The idea of “wellbeing at work” sounds like an oxymoron or a simple directive found in an HR manual. However, in my work with numerous leaders and employers I'm hearing quite the opposite.
Wellbeing at Work is actually the title of a book published post-COVID by Jim Clifton and Jim Harter using Gallop research and data. This book explores five key elements of wellbeing and how organizations can help employees and teams thrive in those elements. Leaders today are faced with a vast complexity of issues and challenges accelerated by the demands of high-pressure decision making and a challenged workforce. And, in this post-COVID world where work and life are more blended than ever, maximizing employee wellbeing takes on greater urgency. Ponder this:
At this writing (2021), the U.S. Census Bureau finds that a third of Americans are showing signs of clinical anxiety or depression. This is a huge jump from even before the COVID-19 pandemic. In a question about depressed mood, the percentage of Americans who reported symptoms doubled from 2014. Gallup also found historic increases in stress and worry across our U.S. sampling frames. (1)
Every region in the US, every industry, every age group and income level are represented in these numbers. I sit on the board of a very large behavioral health organization in the U.S.; Pine Rest, located in West Michigan. I can attest that the demand for mental health services has never been greater.
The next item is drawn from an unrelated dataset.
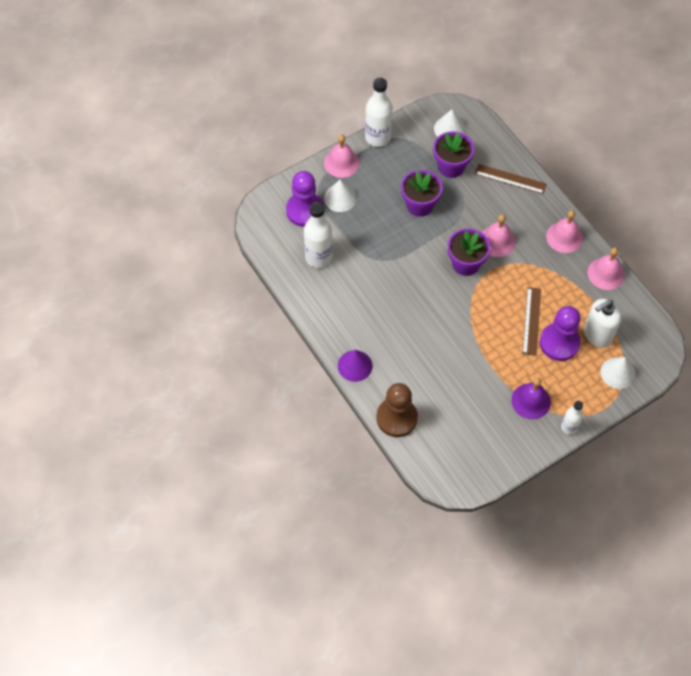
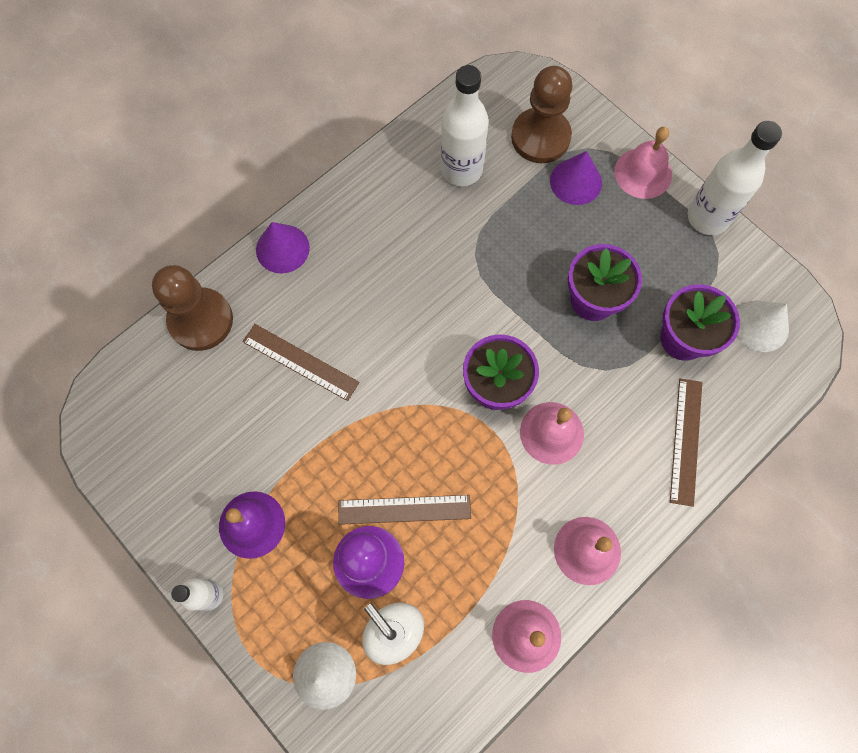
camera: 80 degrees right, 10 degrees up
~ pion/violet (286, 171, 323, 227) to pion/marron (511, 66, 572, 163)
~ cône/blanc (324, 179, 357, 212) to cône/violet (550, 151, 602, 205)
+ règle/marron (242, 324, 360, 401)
Even leaders, those seemingly in positions of making the decisions, are dealing with issues of wellbeing. In fact, I believe that leaders are more susceptible to these post-COVID mental health issues, but may be capable of "hiding" it better. Leaders today are facing challenges beyond shipping logistics, supply chain management or an exhausted or scaled down workforce. Many are tasked with creating not only a resilient and adaptable workforce but also one where people are valued and thriving.
A recent news story featured an airplane en route to Hawaii that experienced severe turbulence. A number of passengers were injured and air-masks were dangling from the ceiling. Immediately the image of the flight attendant standing in the aisle directing the passengers what to do in case of an emergency: place the oxygen mask over your nose and mouth FIRST, then assist others to do the same.
As a leader, it’s imperative you place your own “oxygen mask” before attempting to help others. In this new year, how are you doing physically, intellectually, emotionally and spiritually? You can only lead well if you are aware of your own health needs. What is one small (or big) change you need to make this year to take care of yourself as a leader? What resources do you need to make that happen?